→ **DOCUMENT TEXT**
I mention this because this is the big hindrance when one reads the Bible, especially when Jesus is speaking. If one doesn’t really think too much about what is going on beyond the actual words, you can miss quite a lot. This is what John Eldredge communicates in this offering. To fully appreciate who Jesus was and what he came to do, we have to understand so many more things than what is on the printed page. It doesn’t help that when most of us hear these stories in church, the pastor (or whomever) tends to read through the passages as a fifth grader would read Shakespeare. How can we possibly fall in love with the son of God when an orator doesn’t bother to inject any feeling into the words?
So Eldredge takes us through many of the interactions of the recorded Jesus and tries to do just that – inject feelings into the words. We explore many of the events that happened to Jesus, pick apart the scenery, study the other people in the room, and when done carefully, we get a better picture of who the man really was. This is not an easy thing to do. We must remember that Jesus was fully man AND fully God. He’d have to go through all of the trials, tribulations, heartaches, disappointments and anger that a human goes through, yet remain perfectly holy. For the most part Eldredge succeeds. The author is very honest as well admitting that at times he (or anyone) can’t know completely the issues within Jesus ministry, and sometimes even his best stab at what Jesus was really saying and feeling comes across as being a bit obtuse.

→ **DATA SECTION**
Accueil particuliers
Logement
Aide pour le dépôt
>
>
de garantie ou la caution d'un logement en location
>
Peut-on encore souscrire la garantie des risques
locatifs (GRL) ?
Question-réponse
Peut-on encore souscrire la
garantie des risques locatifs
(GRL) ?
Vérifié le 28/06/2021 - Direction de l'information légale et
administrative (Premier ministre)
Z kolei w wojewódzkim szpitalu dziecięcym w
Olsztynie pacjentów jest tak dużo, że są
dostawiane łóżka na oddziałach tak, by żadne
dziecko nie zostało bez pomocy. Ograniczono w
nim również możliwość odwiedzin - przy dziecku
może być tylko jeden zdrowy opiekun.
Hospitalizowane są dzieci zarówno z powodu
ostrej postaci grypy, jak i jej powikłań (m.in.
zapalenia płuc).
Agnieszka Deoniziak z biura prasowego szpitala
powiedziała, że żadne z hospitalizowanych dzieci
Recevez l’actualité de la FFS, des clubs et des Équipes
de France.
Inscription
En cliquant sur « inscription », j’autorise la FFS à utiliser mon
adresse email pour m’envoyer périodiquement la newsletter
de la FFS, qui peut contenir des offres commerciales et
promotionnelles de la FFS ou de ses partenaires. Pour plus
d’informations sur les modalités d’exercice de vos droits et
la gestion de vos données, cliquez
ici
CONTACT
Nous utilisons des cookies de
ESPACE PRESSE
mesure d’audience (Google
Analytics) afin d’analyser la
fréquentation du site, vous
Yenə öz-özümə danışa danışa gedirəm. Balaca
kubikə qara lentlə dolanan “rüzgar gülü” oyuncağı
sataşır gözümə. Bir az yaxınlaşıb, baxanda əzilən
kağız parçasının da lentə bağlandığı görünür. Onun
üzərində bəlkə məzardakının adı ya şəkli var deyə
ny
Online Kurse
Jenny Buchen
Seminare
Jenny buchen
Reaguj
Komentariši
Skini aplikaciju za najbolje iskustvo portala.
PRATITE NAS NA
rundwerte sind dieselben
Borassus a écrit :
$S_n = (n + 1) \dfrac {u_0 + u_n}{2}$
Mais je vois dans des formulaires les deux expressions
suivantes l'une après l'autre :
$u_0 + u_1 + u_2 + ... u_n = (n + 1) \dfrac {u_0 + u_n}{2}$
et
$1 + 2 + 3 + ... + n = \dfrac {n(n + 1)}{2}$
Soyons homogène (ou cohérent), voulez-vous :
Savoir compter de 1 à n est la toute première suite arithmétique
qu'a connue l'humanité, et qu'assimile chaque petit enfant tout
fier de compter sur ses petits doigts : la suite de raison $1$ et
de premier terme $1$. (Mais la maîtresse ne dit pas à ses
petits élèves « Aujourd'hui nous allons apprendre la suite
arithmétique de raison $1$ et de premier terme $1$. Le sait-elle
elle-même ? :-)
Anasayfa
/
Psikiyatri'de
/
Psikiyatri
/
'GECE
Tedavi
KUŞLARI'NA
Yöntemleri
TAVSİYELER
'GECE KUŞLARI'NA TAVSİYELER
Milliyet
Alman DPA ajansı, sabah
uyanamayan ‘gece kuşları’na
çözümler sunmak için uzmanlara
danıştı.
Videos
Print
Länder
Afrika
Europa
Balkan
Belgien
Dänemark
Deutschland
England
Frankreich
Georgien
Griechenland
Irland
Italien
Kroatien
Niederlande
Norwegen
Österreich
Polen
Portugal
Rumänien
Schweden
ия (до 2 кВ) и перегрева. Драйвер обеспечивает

--

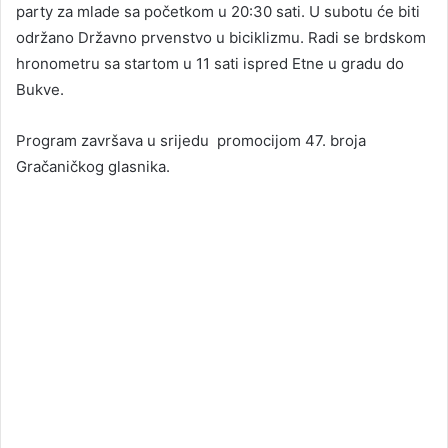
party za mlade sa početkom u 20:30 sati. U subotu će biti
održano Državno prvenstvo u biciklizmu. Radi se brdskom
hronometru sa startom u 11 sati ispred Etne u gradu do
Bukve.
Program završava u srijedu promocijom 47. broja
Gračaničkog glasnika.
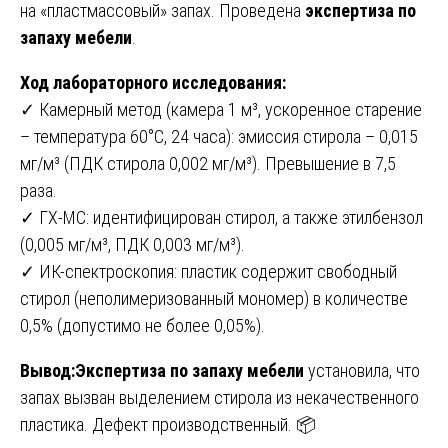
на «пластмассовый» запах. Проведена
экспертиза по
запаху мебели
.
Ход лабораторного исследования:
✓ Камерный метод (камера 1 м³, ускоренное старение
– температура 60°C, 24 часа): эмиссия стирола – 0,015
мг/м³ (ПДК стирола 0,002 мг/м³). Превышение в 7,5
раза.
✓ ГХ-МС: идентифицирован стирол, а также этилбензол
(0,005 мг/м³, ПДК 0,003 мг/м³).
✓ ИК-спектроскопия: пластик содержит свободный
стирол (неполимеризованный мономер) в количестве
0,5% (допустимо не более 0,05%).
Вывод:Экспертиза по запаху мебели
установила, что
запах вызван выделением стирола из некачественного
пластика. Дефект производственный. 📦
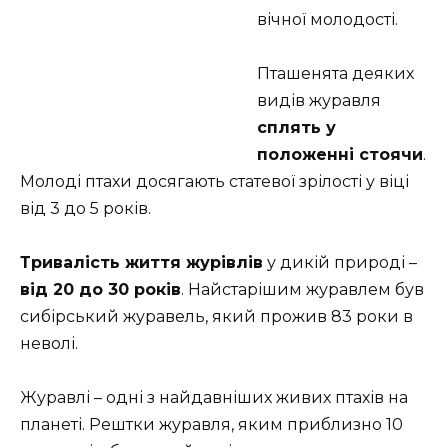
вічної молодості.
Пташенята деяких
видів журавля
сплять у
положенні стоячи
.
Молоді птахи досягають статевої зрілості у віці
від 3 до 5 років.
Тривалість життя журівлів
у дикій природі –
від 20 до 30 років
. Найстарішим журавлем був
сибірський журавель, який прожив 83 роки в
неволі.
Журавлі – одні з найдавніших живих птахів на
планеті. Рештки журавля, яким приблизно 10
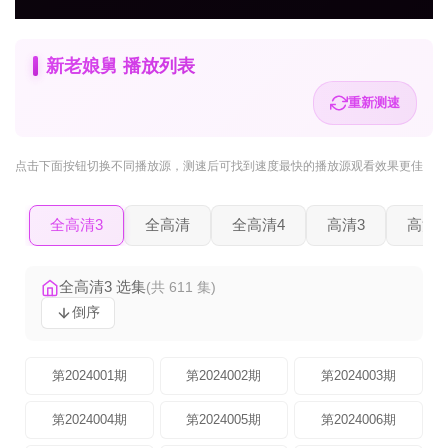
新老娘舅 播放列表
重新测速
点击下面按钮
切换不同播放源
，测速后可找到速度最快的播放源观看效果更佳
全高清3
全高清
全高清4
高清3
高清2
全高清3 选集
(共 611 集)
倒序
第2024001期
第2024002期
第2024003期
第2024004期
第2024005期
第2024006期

→ **TASK DETAILS**
From the book review, copy the words from "I mention this" to "into the words?" without changing anything.

→ **EXERCISE RESPONSE**
I mention this because this is the big hindrance when one reads the Bible, especially when Jesus is speaking. If one doesn’t really think too much about what is going on beyond the actual words, you can miss quite a lot. This is what John Eldredge communicates in this offering. To fully appreciate who Jesus was and what he came to do, we have to understand so many more things than what is on the printed page. It doesn’t help that when most of us hear these stories in church, the pastor (or whomever) tends to read through the passages as a fifth grader would read Shakespeare. How can we possibly fall in love with the son of God when an orator doesn’t bother to inject any feeling into the words?